Because the budget resolution is nonbinding, most amendments are symbolic. But measures directly aimed at drafting the reconciliation legislation that would be used to repeal the health law could affect that process.
One amendment to watch is a measure from five GOP senators that would delay the deadline for pulling the repeal bill together to March 3 from the current Jan. 27, to give lawmakers more time.
"We want a deliberative process," said Sen. Bill Cassidy (R., La.), who supports the amendment.
The Senate is also expected to vote on a measure from Sen.
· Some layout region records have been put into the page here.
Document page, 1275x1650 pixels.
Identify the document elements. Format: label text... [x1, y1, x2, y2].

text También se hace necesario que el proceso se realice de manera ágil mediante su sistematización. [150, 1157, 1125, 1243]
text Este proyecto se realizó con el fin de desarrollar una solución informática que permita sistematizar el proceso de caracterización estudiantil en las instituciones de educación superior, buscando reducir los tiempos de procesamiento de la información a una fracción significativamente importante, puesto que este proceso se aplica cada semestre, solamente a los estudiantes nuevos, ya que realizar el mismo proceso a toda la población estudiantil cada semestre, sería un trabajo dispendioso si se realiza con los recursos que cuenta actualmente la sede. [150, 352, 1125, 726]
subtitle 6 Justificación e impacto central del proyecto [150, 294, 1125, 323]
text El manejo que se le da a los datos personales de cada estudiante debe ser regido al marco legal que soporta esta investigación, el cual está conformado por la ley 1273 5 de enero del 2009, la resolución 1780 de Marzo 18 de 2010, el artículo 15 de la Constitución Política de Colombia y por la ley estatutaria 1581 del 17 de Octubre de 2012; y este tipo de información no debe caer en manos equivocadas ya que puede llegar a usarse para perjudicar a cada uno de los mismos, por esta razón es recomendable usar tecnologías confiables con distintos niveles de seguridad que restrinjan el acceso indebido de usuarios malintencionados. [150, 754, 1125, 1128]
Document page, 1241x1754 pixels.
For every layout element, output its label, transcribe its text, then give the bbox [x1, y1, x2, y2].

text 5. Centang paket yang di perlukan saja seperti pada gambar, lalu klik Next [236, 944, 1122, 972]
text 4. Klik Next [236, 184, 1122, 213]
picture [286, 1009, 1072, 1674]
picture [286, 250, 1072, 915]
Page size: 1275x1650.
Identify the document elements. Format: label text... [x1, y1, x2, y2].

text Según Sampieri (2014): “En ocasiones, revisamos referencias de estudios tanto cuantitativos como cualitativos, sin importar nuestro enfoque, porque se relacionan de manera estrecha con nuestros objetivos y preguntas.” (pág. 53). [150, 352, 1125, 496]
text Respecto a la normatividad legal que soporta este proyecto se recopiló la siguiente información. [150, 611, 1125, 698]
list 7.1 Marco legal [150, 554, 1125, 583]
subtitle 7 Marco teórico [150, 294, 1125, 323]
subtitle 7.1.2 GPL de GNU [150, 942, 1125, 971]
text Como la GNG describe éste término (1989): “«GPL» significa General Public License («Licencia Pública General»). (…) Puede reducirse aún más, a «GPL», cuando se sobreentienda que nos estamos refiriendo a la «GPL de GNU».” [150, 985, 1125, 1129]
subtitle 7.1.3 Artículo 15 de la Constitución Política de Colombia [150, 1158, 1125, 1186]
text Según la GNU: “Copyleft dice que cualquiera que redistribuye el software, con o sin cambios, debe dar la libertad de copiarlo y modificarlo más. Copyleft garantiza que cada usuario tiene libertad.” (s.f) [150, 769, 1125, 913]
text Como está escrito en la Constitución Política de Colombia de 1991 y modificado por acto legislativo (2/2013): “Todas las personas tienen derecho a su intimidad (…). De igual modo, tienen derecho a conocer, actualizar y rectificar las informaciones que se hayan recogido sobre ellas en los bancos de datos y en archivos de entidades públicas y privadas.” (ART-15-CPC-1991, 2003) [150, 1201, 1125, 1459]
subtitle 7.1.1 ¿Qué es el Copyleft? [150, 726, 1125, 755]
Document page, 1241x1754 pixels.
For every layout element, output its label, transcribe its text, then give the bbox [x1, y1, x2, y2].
Bernie Sanders of Vermont, the top member of the Democratic caucus on the Budget Committee, which would allow the U.S. to import FDA-approved medicine from Canada and other countries.
"We are the only major country on earth that does not have a national health-care system," Mr. Sanders said on the Senate floor Wednesday. "As part of that problem, we are the only major country not to negotiate drug prices with the pharmaceutical industry."
President-elect Donald Trump said at his press conference Wednesday that the pharmaceutical industry is "getting away with murder" and that his administration would "start bidding properly" with it.
Senate Budget Democrats will be posting updates on the amendments throughout the night.